### DOCUMENT EXCERPT
• • •

People who care about wildlife and the environment will have a new way to act on their concern in 2002. They can buy “Healthy Grown” potatoes.
Bags of the Wisconsin potatoes will begin appearing in select stores this winter. The bags will carry the familiar panda logo of the World Wildlife Fund. The World Wildlife Fund supports Protected Harvest, the independent, non-profit organization that certifies that the potatoes were produced under strict growing standards.
The Healthy Grown brand resulted from a major program to label potatoes that are grown in an environmentally sensitive way. The program is a cooperative effort involving the Wisconsin Potato and Vegetable Growers Association, the World Wildlife Fund and the University of Wisconsin-Madison.
“The program gives consumers a choice to buy a product that was produced in a way that is healthier for the environment,” says Jeff Wyman, a UW-Madison entomologist who helped make the effort a success. “It also gives consumers a chance to reward growers for their investment of time and money to reduce environmental impacts.
“Wisconsin potato growers have worked closely with UW-Madison researchers and extension specialists since the 1980s to build the foundation for this program,” Wyman says. “Our growers lead the nation in adoption of innovative strategies to reduce reliance on pesticides. They deserve recognition in the marketplace.”

• • •

### BRIEF 1
For each statement about the text on Healthy Grown potatoes, answer yes or no, and quote the words from the text that decide it. (a) The potato bags will carry the panda logo of the World Wildlife Fund. (b) Protected Harvest is a for-profit company. (c) Wisconsin potato growers started working with UW-Madison researchers in the 1990s.
### BRIEF 2
From the text on Healthy Grown potatoes, quote the passage that begins at the words "People who care" and stops after the words "University of Wisconsin-Madison.".

Dataset entries:
• • •

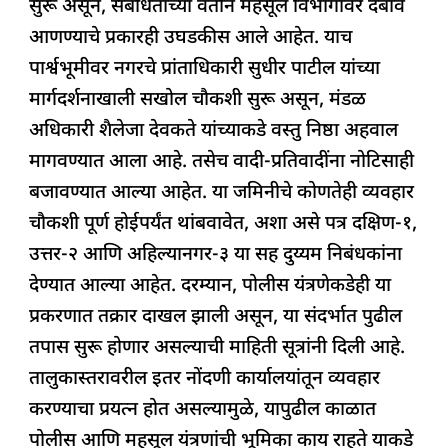
सुरू असून, संबंधितांच्या वतीने महसूल विभागावर दबाव
आणण्याचे प्रकारही उघडकीस आले आहेत. याच
पार्श्वभूमीवर नगरचे प्रांताधिकारी सुधीर पाटील यांच्या
मार्गदर्शनाखाली सखोल चौकशी सुरू असून, मंडळ
अधिकारी शैलेजा देवकते यांच्याकडे वस्तु निष्ठा अहवाल
मागवण्यात आला आहे. तसेच वादी-प्रतिवादींना नोटिसाही
बजावण्यात आल्या आहेत. या जमिनीचे कोणतेही व्यवहार
चौकशी पूर्ण होईपर्यंत थांबवावेत, अशा असे पत्र दक्षिण-१,
उत्तर-२ आणि अहिल्यानगर-३ या सह दुय्यम निबंधकांना
देण्यात आल्या आहेत. दरम्यान, पोलीस यंत्रणेकडेही या
प्रकरणात तक्रार दाखल झाली असून, या संदर्भात पुढील
तपास सुरू होणार असल्याची माहिती सूत्रांनी दिली आहे.
तालुकास्तरावरील इतर नोंदणी कार्यालयांतून व्यवहार
करण्याचा प्रयत्न होत असल्यामुळे, यापुढील काळात
पोलीस आणि महसूल यंत्रणांची भूमिका काय राहते याकडे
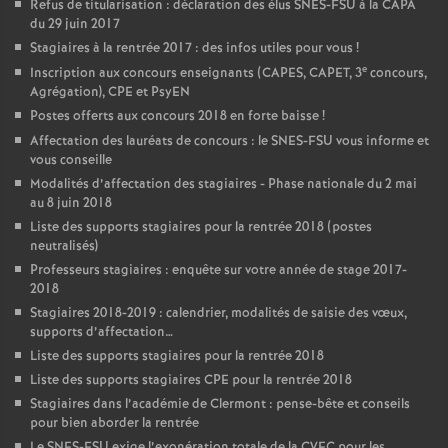
Refus de titularisation : déclaration des élus SNES-FSU à la CAPA
du 29 juin 2017
Stagiaires à la rentrée 2017 : des infos utiles pour vous
!
e
Inscription aux concours enseignants (CAPES, CAPET, 3
concours,
Agrégation), CPE et PsyEN
Postes offerts aux concours 2018 en forte baisse
!
Affectation des lauréats de concours : le SNES-FSU vous informe et
vous conseille
Modalités d’affectation des stagiaires - Phase nationale du 2 mai
au 8 juin 2018
Liste des supports stagiaires pour la rentrée 2018 (postes
neutralisés)
Professeurs stagiaires : enquête sur votre année de stage 2017-
2018
Stagiaires 2018-2019 : calendrier, modalités de saisie des vœux,
supports d’affectation…
Liste des supports stagiaires pour la rentrée 2018
Liste des supports stagiaires CPE pour la rentrée 2018
Stagiaires dans l’académie de Clermont : pense-bête et conseils
pour bien aborder la rentrée
Le SNES-FSU exige l’exonération totale de la CVEC pour les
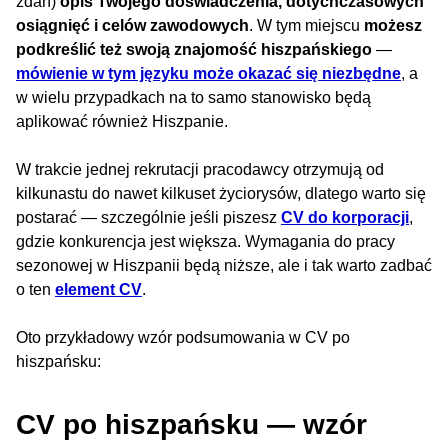
zdań)
opis Twojego doświadczenia, dotychczasowych
osiągnięć i celów zawodowych
. W tym miejscu
możesz
podkreślić też swoją znajomość hiszpańskiego
—
mówienie w tym języku może okazać się niezbędne
, a
w wielu przypadkach na to samo stanowisko będą
aplikować również Hiszpanie.
W trakcie jednej rekrutacji pracodawcy otrzymują od
kilkunastu do nawet kilkuset życiorysów, dlatego warto się
postarać — szczególnie jeśli piszesz
CV do korporacji
,
gdzie konkurencja jest większa. Wymagania do pracy
sezonowej w Hiszpanii będą niższe, ale i tak warto zadbać
o ten
element CV
.
Oto przykładowy wzór podsumowania w CV po
hiszpańsku:
CV po hiszpańsku — wzór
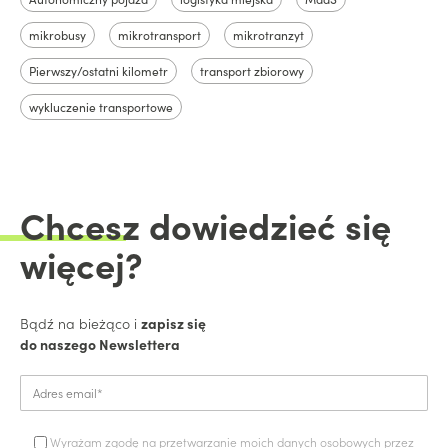
mikrobusy
mikrotransport
mikrotranzyt
Pierwszy/ostatni kilometr
transport zbiorowy
wykluczenie transportowe
Chcesz
dowiedzieć się
więcej?
Bądź na bieżąco i
zapisz się
do naszego Newslettera
Wyrażam zgodę na przetwarzanie moich danych osobowych przez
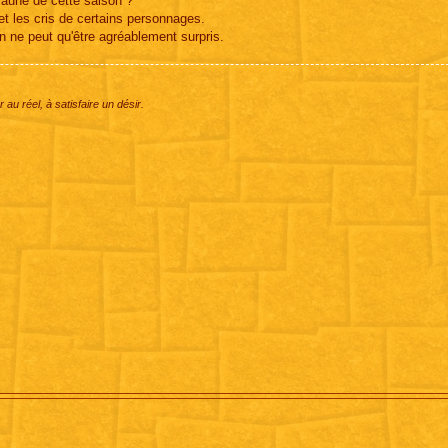
jaune de cette saison ?
t les cris de certains personnages.
on ne peut qu'être agréablement surpris.
 au réel, à satisfaire un désir.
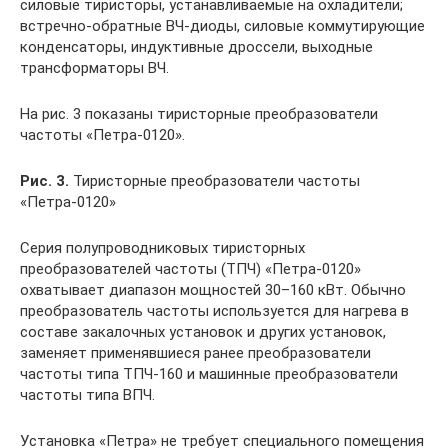
силовые тиристоры, устанавливаемые на охладители;
встречно-обратные ВЧ-диоды, силовые коммутирующие
конденсаторы, индуктивные дроссели, выходные
трансформаторы ВЧ.
На рис. 3 показаны тиристорные преобразователи
частоты «Петра-0120».
Рис. 3.
Тиристорные преобразователи частоты
«Петра-0120»
Серия полупроводниковых тиристорных
преобразователей частоты (ТПЧ) «Петра-0120»
охватывает диапазон мощностей 30–160 кВт. Обычно
преобразователь частоты используется для нагрева в
составе закалочных установок и других установок,
заменяет применявшиеся ранее преобразователи
частоты типа ТПЧ-160 и машинные преобразователи
частоты типа ВПЧ.
Установка «Петра» не требует специального помещения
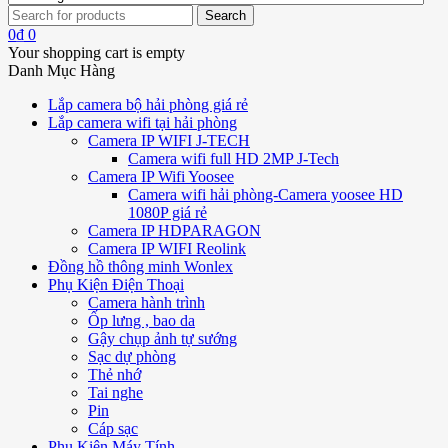
0
₫
0
Your shopping cart is empty
Danh Mục Hàng
Lắp camera bộ hải phòng giá rẻ
Lắp camera wifi tại hải phòng
Camera IP WIFI J-TECH
Camera wifi full HD 2MP J-Tech
Camera IP Wifi Yoosee
Camera wifi hải phòng-Camera yoosee HD
1080P giá rẻ
Camera IP HDPARAGON
Camera IP WIFI Reolink
Đồng hồ thông minh Wonlex
Phụ Kiện Điện Thoại
Camera hành trình
Ốp lưng , bao da
Gậy chụp ảnh tự sướng
Sạc dự phòng
Thẻ nhớ
Tai nghe
Pin
Cáp sạc
Phụ Kiện Máy Tính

• • •

### WRITTEN ANSWER 1
(a) Yes: "The bags will carry the familiar panda logo of the World Wildlife Fund."
(b) No: "the independent, non-profit organization that certifies that the potatoes were produced under strict growing standards."
(c) No: "Wisconsin potato growers have worked closely with UW-Madison researchers and extension specialists since the 1980s to build the foundation for this program."

### WRITTEN ANSWER 2
People who care about wildlife and the environment will have a new way to act on their concern in 2002. They can buy “Healthy Grown” potatoes.
Bags of the Wisconsin potatoes will begin appearing in select stores this winter. The bags will carry the familiar panda logo of the World Wildlife Fund. The World Wildlife Fund supports Protected Harvest, the independent, non-profit organization that certifies that the potatoes were produced under strict growing standards.
The Healthy Grown brand resulted from a major program to label potatoes that are grown in an environmentally sensitive way. The program is a cooperative effort involving the Wisconsin Potato and Vegetable Growers Association, the World Wildlife Fund and the University of Wisconsin-Madison.